WHAT TO WORK ON: How do the lines below between the ones holding "At 6:25 p.m., Mayor" and "5.5±3.1 | 5.0±1.4 | - | - |", inclusive, read? Give them again exactly, with no other lines.

GIVEN INFORMATION:
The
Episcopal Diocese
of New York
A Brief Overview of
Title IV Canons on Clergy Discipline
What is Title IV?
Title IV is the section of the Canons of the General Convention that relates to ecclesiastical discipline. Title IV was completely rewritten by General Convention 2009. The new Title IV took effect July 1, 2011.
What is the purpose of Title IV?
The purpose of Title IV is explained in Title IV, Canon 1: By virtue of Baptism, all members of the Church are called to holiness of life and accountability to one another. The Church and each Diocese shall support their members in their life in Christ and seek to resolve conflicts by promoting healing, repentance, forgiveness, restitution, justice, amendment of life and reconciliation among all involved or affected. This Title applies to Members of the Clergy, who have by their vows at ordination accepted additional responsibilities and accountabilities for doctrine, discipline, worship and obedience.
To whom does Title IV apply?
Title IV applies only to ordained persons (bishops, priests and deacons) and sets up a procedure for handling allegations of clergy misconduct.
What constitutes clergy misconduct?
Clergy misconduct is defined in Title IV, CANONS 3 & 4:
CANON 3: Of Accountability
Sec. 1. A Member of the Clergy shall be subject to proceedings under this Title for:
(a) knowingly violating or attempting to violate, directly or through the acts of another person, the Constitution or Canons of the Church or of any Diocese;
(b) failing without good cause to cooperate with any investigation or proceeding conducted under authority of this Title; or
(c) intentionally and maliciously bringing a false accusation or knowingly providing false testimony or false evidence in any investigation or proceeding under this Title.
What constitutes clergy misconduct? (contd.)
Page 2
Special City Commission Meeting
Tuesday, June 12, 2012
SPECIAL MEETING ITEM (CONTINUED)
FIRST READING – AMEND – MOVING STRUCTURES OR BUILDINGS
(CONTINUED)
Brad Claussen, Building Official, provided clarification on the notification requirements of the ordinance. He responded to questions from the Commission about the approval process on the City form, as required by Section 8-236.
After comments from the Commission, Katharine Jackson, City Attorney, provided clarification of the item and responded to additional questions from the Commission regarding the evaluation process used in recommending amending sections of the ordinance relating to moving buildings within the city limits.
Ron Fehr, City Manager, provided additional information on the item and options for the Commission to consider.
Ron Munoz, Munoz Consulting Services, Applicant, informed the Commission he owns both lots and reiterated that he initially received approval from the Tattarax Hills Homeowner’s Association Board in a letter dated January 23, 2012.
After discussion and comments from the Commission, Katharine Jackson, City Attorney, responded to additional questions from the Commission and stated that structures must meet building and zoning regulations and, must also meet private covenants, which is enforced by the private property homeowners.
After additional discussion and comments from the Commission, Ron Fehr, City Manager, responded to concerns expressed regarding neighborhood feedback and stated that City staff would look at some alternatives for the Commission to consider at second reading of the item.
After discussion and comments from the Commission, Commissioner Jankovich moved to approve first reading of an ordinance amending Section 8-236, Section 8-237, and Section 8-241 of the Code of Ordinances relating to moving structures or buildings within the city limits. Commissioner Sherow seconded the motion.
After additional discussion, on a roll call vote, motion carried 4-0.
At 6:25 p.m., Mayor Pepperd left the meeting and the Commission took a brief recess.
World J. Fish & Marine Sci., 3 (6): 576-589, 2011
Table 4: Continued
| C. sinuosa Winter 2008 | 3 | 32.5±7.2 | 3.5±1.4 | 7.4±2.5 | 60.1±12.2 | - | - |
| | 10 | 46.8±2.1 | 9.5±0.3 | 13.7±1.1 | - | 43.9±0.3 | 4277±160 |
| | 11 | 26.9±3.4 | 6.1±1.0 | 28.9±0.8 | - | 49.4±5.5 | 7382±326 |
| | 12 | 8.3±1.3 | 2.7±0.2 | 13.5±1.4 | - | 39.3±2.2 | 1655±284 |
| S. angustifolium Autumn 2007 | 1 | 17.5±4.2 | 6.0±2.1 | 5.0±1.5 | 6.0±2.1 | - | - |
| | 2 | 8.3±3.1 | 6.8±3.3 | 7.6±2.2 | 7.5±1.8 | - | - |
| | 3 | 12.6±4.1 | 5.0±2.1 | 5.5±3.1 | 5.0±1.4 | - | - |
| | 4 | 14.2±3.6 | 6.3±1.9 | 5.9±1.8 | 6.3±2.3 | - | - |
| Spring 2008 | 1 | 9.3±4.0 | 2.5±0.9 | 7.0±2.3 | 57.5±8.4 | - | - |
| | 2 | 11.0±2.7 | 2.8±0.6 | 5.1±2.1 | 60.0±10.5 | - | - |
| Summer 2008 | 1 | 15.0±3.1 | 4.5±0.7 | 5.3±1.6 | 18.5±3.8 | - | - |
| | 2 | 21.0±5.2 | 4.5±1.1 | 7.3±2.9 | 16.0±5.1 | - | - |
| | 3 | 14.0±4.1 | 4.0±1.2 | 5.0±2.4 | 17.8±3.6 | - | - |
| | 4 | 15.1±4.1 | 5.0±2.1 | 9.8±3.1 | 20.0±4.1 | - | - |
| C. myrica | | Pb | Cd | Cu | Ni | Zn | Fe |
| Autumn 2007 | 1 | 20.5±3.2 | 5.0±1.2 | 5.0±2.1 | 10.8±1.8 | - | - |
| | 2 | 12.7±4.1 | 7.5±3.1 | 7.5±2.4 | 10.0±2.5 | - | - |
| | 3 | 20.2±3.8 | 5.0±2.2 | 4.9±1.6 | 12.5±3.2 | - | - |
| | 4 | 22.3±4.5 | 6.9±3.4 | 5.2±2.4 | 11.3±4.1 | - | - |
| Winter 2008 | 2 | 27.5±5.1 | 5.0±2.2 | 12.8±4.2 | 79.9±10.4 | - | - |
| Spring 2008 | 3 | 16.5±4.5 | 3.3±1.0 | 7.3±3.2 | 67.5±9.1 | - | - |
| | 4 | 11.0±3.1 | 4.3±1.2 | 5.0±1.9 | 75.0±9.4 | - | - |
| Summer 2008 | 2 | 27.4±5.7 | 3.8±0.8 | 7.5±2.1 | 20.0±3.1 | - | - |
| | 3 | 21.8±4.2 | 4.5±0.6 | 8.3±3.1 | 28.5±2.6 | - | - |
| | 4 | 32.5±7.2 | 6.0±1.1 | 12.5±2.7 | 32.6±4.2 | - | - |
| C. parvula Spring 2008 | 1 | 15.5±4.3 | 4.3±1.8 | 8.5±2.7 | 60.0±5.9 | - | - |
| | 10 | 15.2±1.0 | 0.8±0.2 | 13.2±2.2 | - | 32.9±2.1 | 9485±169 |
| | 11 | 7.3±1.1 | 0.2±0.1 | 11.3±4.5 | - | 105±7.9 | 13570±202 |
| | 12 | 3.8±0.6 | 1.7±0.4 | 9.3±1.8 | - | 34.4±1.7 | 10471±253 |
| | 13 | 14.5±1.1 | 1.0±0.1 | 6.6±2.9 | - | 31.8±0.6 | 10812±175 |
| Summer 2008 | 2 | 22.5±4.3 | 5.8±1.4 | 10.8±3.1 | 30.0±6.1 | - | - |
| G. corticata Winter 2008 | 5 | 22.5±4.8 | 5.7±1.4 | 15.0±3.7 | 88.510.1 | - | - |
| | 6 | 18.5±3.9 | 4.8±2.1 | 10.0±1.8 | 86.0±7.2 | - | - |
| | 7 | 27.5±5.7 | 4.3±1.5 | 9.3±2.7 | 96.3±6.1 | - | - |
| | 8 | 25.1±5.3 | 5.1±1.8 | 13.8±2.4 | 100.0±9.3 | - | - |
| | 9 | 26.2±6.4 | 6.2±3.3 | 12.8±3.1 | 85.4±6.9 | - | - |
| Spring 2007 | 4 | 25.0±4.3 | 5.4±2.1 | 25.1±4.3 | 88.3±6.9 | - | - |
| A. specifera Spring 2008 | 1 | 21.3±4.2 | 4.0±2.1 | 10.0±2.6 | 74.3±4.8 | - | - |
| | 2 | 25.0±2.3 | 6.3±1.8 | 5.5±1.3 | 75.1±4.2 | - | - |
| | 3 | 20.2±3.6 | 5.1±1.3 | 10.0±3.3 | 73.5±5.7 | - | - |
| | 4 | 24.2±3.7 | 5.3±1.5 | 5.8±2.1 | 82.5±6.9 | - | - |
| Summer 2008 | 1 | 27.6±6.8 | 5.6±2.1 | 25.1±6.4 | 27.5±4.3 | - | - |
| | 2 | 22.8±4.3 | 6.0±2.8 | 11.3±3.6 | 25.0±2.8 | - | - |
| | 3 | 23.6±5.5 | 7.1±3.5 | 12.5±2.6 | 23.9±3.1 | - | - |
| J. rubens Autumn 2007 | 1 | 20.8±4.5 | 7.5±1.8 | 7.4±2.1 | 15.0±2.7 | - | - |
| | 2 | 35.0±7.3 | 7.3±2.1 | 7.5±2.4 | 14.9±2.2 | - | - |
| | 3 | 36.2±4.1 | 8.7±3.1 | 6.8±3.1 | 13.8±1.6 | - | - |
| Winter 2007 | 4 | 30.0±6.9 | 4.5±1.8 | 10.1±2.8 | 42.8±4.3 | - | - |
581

ANSWER SPACE:
At 6:25 p.m., Mayor Pepperd left the meeting and the Commission took a brief recess.
World J. Fish & Marine Sci., 3 (6): 576-589, 2011
Table 4: Continued
| C. sinuosa Winter 2008 | 3 | 32.5±7.2 | 3.5±1.4 | 7.4±2.5 | 60.1±12.2 | - | - |
| | 10 | 46.8±2.1 | 9.5±0.3 | 13.7±1.1 | - | 43.9±0.3 | 4277±160 |
| | 11 | 26.9±3.4 | 6.1±1.0 | 28.9±0.8 | - | 49.4±5.5 | 7382±326 |
| | 12 | 8.3±1.3 | 2.7±0.2 | 13.5±1.4 | - | 39.3±2.2 | 1655±284 |
| S. angustifolium Autumn 2007 | 1 | 17.5±4.2 | 6.0±2.1 | 5.0±1.5 | 6.0±2.1 | - | - |
| | 2 | 8.3±3.1 | 6.8±3.3 | 7.6±2.2 | 7.5±1.8 | - | - |
| | 3 | 12.6±4.1 | 5.0±2.1 | 5.5±3.1 | 5.0±1.4 | - | - |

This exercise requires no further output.